Work required: Reproduce the records below verbatim, line for line, and leave the pictures out of your copy.

Given data:
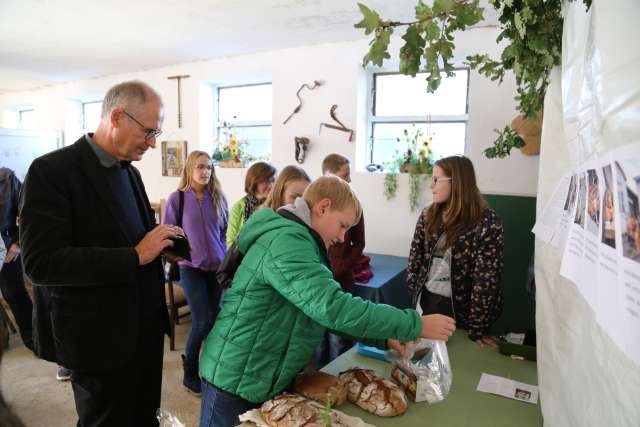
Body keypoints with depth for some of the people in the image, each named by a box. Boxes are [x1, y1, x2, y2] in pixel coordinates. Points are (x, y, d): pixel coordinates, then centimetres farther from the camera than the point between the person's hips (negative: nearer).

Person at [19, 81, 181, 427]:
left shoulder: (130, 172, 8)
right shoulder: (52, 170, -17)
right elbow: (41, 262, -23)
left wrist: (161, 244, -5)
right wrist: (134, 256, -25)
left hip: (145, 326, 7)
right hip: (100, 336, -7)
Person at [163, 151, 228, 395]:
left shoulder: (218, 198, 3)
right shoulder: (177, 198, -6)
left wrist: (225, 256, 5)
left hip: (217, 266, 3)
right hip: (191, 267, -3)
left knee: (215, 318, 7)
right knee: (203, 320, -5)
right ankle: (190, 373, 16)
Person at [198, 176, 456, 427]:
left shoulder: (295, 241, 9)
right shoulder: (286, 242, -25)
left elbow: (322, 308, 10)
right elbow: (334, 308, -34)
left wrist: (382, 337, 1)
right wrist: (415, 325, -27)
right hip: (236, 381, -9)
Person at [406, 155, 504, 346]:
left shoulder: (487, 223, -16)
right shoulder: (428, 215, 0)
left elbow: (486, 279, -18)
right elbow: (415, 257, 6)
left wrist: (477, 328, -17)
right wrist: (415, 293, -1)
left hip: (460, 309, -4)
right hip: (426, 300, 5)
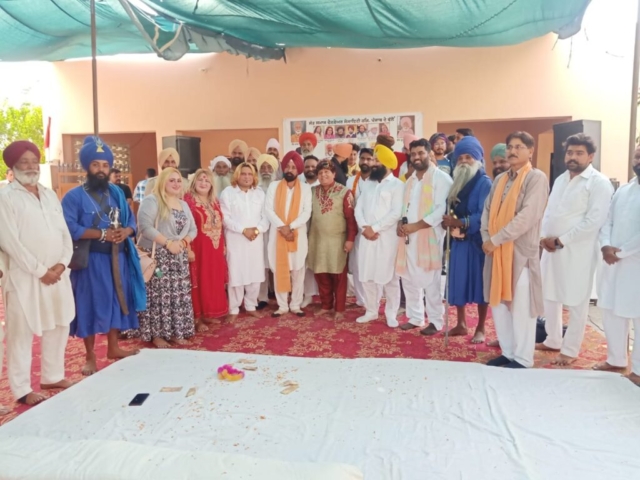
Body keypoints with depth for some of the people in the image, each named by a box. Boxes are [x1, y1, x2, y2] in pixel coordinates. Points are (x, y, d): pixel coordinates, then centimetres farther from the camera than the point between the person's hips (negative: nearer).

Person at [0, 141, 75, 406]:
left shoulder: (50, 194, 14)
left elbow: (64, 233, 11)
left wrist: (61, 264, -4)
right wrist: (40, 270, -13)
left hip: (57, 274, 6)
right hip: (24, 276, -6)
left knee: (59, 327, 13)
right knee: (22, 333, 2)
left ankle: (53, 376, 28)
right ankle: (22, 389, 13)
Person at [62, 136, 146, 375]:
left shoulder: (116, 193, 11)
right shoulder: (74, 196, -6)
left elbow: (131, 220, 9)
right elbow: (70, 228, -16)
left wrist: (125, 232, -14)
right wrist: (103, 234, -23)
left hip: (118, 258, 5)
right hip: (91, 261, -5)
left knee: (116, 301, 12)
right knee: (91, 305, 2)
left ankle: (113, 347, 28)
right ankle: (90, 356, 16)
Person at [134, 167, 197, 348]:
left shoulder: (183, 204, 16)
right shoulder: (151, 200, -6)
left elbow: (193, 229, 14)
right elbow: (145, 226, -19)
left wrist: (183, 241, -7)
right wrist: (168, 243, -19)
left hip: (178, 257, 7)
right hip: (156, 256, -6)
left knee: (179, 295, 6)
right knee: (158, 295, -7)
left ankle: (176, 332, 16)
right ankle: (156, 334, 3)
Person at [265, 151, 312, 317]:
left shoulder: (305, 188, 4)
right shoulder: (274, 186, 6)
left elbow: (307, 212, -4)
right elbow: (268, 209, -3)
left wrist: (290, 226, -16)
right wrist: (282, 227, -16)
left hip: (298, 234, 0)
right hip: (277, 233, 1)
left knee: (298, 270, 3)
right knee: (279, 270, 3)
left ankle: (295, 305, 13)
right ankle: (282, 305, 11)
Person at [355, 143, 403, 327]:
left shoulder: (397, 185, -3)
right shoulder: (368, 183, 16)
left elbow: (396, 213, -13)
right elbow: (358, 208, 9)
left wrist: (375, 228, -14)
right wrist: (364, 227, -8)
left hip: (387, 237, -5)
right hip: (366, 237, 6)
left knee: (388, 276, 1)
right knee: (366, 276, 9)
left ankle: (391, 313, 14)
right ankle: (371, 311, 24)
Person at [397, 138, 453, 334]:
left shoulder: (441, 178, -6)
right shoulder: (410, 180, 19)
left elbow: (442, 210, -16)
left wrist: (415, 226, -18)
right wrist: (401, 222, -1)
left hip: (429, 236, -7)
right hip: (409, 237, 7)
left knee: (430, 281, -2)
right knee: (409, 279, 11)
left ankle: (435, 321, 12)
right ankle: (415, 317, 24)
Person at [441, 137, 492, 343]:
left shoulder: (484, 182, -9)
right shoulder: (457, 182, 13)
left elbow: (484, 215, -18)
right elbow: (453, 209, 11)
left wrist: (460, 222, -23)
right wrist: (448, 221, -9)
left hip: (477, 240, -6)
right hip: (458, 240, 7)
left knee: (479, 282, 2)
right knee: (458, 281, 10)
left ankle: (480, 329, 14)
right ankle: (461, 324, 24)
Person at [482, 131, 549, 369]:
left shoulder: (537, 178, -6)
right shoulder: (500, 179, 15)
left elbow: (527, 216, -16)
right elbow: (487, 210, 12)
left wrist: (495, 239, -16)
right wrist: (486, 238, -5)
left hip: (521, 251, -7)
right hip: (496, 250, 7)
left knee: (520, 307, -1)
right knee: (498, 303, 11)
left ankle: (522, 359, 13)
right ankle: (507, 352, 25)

Exercise response:
Body keypoints with depth for some of the people in the image, each named by a box. Boxes are [x1, y1, x2, y2] in pixel coordinates. Points are (x, y, d): pixel coordinates, then centimetres farther from the camera than the point between the person's hips (negative: nearer).

Person at [19, 81, 181, 427]:
left shoulder: (130, 172, 8)
right shoulder: (52, 170, -17)
right elbow: (41, 262, -23)
left wrist: (161, 244, -5)
right wrist: (134, 256, -25)
left hip: (145, 326, 7)
right hip: (100, 336, -7)
Person at [163, 151, 228, 395]:
left shoulder: (218, 198, 3)
right shoulder: (177, 198, -6)
left wrist: (225, 256, 5)
left hip: (217, 266, 3)
right hip: (191, 267, -3)
left knee: (215, 318, 7)
right knee: (203, 320, -5)
right ankle: (190, 373, 16)
Person at [198, 176, 456, 427]:
left shoulder: (295, 241, 9)
right shoulder: (286, 242, -25)
left elbow: (322, 308, 10)
right elbow: (334, 308, -34)
left wrist: (382, 337, 1)
right wrist: (415, 325, -27)
right hip: (236, 381, -9)
Person at [406, 155, 504, 346]:
left shoulder: (487, 223, -16)
right shoulder: (428, 215, 0)
left elbow: (486, 279, -18)
right elbow: (415, 257, 6)
left wrist: (477, 328, -17)
right wrist: (415, 293, -1)
left hip: (460, 309, -4)
right hip: (426, 300, 5)
Body keypoints with depth for some of the people in the image, each named by a box. Boxes are [x1, y1, x2, y2] in pixel coordinates. Points are (x, y, d): pixel coordinates, then centimetres farther from the camera than the point between the person's hips (negative: nearer).

Person at [0, 141, 75, 406]:
left shoulder: (50, 194, 14)
left elbow: (64, 233, 11)
left wrist: (61, 264, -4)
right wrist: (40, 270, -13)
left hip: (57, 274, 6)
right hip: (24, 276, -6)
left knee: (59, 327, 13)
right knee: (22, 333, 2)
left ankle: (53, 376, 28)
right ankle: (22, 389, 13)
Person at [62, 136, 146, 375]:
left shoulder: (116, 193, 11)
right shoulder: (74, 196, -6)
left elbow: (131, 220, 9)
right elbow: (70, 228, -16)
left wrist: (125, 232, -14)
right wrist: (103, 234, -23)
left hip: (118, 258, 5)
right hip: (91, 261, -5)
left knee: (116, 301, 12)
right knee: (91, 305, 2)
left ankle: (113, 347, 28)
right ankle: (90, 356, 16)
Person at [134, 167, 197, 348]:
left shoulder: (183, 204, 16)
right shoulder: (151, 200, -6)
left elbow: (193, 229, 14)
right elbow: (145, 226, -19)
left wrist: (183, 241, -7)
right wrist: (168, 243, -19)
left hip: (178, 257, 7)
right hip: (156, 256, -6)
left knee: (179, 295, 6)
right knee: (158, 295, -7)
left ankle: (176, 332, 16)
right ankle: (156, 334, 3)
Person at [265, 151, 312, 317]:
left shoulder: (305, 188, 4)
right shoulder: (274, 186, 6)
left elbow: (307, 212, -4)
right elbow: (268, 209, -3)
left wrist: (290, 226, -16)
right wrist: (282, 227, -16)
left hip: (298, 234, 0)
right hip: (277, 233, 1)
left knee: (298, 270, 3)
right knee: (279, 270, 3)
left ankle: (295, 305, 13)
right ankle: (282, 305, 11)
Person at [355, 143, 403, 327]:
left shoulder: (397, 185, -3)
right shoulder: (368, 183, 16)
left elbow: (396, 213, -13)
right elbow: (358, 208, 9)
left wrist: (375, 228, -14)
right wrist: (364, 227, -8)
left hip: (387, 237, -5)
right hip: (366, 237, 6)
left knee: (388, 276, 1)
right knee: (366, 276, 9)
left ankle: (391, 313, 14)
right ankle: (371, 311, 24)
Person at [397, 138, 453, 334]:
left shoulder: (441, 178, -6)
right shoulder: (410, 180, 19)
left elbow: (442, 210, -16)
left wrist: (415, 226, -18)
right wrist: (401, 222, -1)
left hip: (429, 236, -7)
right hip: (409, 237, 7)
left knee: (430, 281, -2)
right knee: (409, 279, 11)
left ankle: (435, 321, 12)
right ankle: (415, 317, 24)
Person at [441, 137, 492, 343]:
left shoulder: (484, 182, -9)
right shoulder: (457, 182, 13)
left elbow: (484, 215, -18)
right elbow: (453, 209, 11)
left wrist: (460, 222, -23)
right wrist: (448, 221, -9)
left hip: (477, 240, -6)
right hip: (458, 240, 7)
left knee: (479, 282, 2)
right knee: (458, 281, 10)
left ankle: (480, 329, 14)
right ankle: (461, 324, 24)
Person at [482, 131, 549, 369]:
left shoulder: (537, 178, -6)
right shoulder: (500, 179, 15)
left elbow: (527, 216, -16)
right elbow: (487, 210, 12)
left wrist: (495, 239, -16)
right wrist: (486, 238, -5)
left hip: (521, 251, -7)
right hip: (496, 250, 7)
left knee: (520, 307, -1)
right knee: (498, 303, 11)
left ankle: (522, 359, 13)
right ankle: (507, 352, 25)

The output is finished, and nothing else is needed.